Covid haberi dikkate kıymet bir örnekti: Halk sağlığı ve siyasal kurumların koronavirüsü web alarm vericileri kadar ciddiye almadığı bir zamanda, Carlson öteki Fox sunucularının partizan iyimserliğinden kopmak için ciddi ikazlar halletmeye istekliydi. hatta Donald Trump’ı inkarından vazgeçirmek için Mar-a-Lago’ya hac ziyareti yapmak. Sadece kurum, Covid kısıtlamalarına her şeyi dahil ettikten sonrasında, öteki tarafa savrularak yalnız kapatmalara ve aşı yetkilerine yönelik eleştirileri değil, bununla birlikte aşı karşıtı davayı da yükseltti.
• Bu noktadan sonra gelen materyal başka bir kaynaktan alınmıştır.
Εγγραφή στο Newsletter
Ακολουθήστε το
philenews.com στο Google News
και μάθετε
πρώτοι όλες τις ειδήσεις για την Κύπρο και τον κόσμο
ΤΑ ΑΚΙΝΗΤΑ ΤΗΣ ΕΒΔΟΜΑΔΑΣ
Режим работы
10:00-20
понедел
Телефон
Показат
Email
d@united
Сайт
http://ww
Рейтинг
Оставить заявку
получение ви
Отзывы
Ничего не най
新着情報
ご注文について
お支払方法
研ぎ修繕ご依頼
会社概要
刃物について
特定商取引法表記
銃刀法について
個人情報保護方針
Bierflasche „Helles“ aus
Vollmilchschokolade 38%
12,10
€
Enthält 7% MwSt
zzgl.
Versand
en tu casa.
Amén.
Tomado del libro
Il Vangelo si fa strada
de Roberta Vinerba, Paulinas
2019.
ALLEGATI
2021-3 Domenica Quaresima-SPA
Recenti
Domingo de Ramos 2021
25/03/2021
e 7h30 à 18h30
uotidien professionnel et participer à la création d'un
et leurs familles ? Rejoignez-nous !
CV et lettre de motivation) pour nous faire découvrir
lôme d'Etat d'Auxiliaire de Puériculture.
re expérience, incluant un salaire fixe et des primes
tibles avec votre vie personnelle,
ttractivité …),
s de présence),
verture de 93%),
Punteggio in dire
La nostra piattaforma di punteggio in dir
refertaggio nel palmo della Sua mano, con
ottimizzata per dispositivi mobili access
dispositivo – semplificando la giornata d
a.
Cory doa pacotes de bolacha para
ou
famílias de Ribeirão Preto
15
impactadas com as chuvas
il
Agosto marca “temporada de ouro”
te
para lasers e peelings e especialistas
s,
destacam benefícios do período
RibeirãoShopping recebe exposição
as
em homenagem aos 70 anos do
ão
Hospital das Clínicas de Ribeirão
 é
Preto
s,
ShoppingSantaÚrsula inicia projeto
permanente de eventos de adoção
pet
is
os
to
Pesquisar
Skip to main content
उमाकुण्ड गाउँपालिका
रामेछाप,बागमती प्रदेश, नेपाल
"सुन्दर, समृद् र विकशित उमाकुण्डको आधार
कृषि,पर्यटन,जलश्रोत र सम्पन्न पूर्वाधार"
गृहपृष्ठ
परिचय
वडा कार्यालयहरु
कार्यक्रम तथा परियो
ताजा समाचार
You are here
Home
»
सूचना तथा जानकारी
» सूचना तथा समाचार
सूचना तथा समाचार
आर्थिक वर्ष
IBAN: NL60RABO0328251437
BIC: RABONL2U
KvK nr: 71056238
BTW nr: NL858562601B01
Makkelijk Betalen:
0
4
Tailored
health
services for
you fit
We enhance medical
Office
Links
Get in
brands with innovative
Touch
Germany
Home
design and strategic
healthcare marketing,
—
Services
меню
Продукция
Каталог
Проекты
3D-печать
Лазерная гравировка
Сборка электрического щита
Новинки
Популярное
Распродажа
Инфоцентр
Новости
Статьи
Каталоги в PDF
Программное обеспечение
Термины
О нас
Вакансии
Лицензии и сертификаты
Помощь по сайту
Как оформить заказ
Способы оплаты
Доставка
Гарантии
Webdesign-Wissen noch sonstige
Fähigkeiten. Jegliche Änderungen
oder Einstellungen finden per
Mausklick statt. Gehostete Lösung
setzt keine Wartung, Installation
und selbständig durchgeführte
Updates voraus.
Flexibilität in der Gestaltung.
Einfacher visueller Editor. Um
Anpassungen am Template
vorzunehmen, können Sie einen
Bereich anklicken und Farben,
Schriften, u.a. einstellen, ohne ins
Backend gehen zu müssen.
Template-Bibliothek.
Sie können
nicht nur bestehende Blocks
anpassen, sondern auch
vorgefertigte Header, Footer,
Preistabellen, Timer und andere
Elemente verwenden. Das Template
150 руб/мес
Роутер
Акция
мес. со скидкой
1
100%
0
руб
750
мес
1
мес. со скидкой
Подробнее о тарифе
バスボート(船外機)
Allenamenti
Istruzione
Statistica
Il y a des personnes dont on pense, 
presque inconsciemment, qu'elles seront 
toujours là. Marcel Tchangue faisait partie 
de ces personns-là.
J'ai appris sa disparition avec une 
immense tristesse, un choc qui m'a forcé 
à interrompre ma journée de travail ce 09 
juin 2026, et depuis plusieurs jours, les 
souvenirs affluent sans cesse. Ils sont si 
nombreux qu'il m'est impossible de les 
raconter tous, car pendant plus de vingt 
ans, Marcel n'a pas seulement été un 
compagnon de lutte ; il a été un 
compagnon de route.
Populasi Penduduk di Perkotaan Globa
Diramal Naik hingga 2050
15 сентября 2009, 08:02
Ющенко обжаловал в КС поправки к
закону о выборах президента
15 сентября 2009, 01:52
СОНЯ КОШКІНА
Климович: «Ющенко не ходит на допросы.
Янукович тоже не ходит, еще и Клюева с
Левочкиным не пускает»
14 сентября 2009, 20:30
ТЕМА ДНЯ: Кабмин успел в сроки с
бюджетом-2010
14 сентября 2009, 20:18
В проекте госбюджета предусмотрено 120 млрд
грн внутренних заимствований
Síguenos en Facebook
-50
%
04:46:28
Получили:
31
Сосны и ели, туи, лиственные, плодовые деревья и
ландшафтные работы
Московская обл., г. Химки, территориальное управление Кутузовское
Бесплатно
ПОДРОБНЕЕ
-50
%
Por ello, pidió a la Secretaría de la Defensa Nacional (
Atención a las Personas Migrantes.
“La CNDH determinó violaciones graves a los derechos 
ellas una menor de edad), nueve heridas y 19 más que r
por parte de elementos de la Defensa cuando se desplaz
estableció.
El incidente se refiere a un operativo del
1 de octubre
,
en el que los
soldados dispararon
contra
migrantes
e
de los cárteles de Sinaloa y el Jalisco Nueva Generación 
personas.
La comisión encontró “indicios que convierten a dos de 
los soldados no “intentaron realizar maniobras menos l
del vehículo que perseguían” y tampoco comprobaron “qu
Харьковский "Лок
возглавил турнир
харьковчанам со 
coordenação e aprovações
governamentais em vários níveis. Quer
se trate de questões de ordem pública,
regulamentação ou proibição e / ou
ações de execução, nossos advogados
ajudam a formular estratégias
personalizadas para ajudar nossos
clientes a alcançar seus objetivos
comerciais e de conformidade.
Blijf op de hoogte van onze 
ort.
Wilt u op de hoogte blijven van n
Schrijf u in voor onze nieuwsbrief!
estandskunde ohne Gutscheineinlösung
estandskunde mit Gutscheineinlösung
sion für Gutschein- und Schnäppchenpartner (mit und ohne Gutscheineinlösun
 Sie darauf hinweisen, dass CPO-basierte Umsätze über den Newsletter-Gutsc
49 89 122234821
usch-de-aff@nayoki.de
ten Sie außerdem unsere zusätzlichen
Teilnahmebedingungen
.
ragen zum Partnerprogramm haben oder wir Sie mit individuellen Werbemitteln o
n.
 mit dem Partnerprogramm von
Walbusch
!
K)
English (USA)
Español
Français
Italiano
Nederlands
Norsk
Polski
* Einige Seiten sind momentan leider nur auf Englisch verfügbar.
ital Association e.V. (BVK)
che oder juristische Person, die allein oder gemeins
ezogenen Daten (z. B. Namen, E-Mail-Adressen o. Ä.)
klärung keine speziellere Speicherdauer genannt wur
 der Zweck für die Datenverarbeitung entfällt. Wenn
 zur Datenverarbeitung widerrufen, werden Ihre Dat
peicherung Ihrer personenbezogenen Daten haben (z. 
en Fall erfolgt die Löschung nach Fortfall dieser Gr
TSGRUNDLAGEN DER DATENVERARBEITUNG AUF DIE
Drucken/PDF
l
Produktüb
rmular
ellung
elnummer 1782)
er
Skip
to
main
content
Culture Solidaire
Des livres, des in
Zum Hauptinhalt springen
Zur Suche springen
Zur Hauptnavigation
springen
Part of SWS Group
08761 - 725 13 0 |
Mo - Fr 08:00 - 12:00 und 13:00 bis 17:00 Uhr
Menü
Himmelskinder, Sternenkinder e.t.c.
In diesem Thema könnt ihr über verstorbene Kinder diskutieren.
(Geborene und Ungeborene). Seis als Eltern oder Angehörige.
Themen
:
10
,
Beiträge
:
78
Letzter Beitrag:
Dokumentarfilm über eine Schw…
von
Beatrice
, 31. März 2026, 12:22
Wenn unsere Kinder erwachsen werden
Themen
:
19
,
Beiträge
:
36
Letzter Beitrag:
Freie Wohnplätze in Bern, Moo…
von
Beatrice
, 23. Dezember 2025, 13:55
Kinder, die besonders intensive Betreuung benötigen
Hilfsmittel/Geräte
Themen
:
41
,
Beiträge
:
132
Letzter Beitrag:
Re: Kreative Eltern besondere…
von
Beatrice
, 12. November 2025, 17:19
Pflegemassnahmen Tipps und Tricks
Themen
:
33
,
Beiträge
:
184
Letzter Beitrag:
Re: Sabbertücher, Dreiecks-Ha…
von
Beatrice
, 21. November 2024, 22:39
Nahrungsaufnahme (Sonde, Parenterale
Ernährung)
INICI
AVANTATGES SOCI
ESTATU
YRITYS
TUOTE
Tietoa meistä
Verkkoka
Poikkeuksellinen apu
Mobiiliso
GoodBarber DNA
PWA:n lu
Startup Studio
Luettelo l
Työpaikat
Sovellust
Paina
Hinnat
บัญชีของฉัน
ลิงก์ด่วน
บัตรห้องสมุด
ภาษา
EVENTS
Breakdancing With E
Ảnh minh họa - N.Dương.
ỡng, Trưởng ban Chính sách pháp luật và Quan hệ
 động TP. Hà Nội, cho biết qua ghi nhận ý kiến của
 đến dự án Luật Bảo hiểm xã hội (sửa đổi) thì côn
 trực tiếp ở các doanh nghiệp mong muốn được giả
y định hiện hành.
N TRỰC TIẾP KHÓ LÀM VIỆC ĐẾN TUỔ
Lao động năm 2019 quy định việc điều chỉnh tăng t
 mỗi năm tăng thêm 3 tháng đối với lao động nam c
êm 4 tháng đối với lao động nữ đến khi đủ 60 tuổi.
“Full Send” podcast’iyle kısa sürede meydana getirilen bir röportajda, Carlson’a en büyük pişmanlığı soruldu. Ilkin Irak savaşını desteklediğini ve savunduğunu söylemiş oldu. İkincisi, bu:
… oldukca uzun süredir, öncesinden belirlenmiş bu şeritlerin haricinde düşünen her insanın deli olduğu, bir “komplo teorisyeni” olduğu kültüre katıldım. Ve buna hakkaten pişmanım. Bunu yaptığım için utanıyorum. Ve kısmen, içinde büyüdüğüm yaş ve dünyaydı. Kısaca bana bakıp “Evet, doğal ki [the media] denetim araçlarının bir parçasıdır.” 28 yaşlarında olduğun için bu senin için açık, fakat ben bunu asla görmedim – asla. Ve bundan utanıyorum.
Bu tür şüpheciliğin daima tutucu versiyonları olmuştur; Richard Hofstadter’in meşhur makalesi “Amerikan Siyasetinde Paranoyak Biçim” sağa yönelikti. Sadece 1960’lardan sonrasında uzun bir süre şüpheciliğin en etkili versiyonu sol kanattı. Hippilerdi. Oldu 30 yaşından büyük hiç kimseye güvenme. Noam Chomsky’ydi. Oliver Stone’du. Michael Moore’du.
Genç Reagancı ya da George W. Bush hayranı kesinlikle medyanın liberal olduğuna ve Ivy League’e güvenilemeyeceğine inanıyordu. Fakat CIA ve NATO’ya, General Motors ve Wall Street’e, Coca-Cola’ya, Amerikan Tabipler Birliği’ne ve Birleşik Devletler Deniz Piyadeleri’ne inanıyordu.
Irak savaşı, mali kriz ve Büyük Uyanış’tan bu yana reşit olan muhafazakarlar için durum bu şekilde değil. Seleflerinden oldukca daha çok Amerikan kurumuna yabancılaşmış, elitlerin başarısızlığına ve korunacak oldukca azca şey varmış şeklinde görünen bir toplumsal manzaraya gözlerini dikerek, Carlson’ın son bulmuş olduğu yerden başlıyorlar – refleksif bir güvensizlik duruşunda, eğer önemliyse Amerikan kurumu pozisyon alıyor, olması ihtiyaç duyulan yer muhtemelen karşı taraf.
Bu yüzden, Carlson, öteki kablolu haber sunucularından daha çok, Fox News girişimini iş başlangıcında tutan ve oldukca eskileri çevrimiçi olanla temasa geçiren baby boomer vakfını desteklemek için daha genç bir seyirci kitlesi buldu.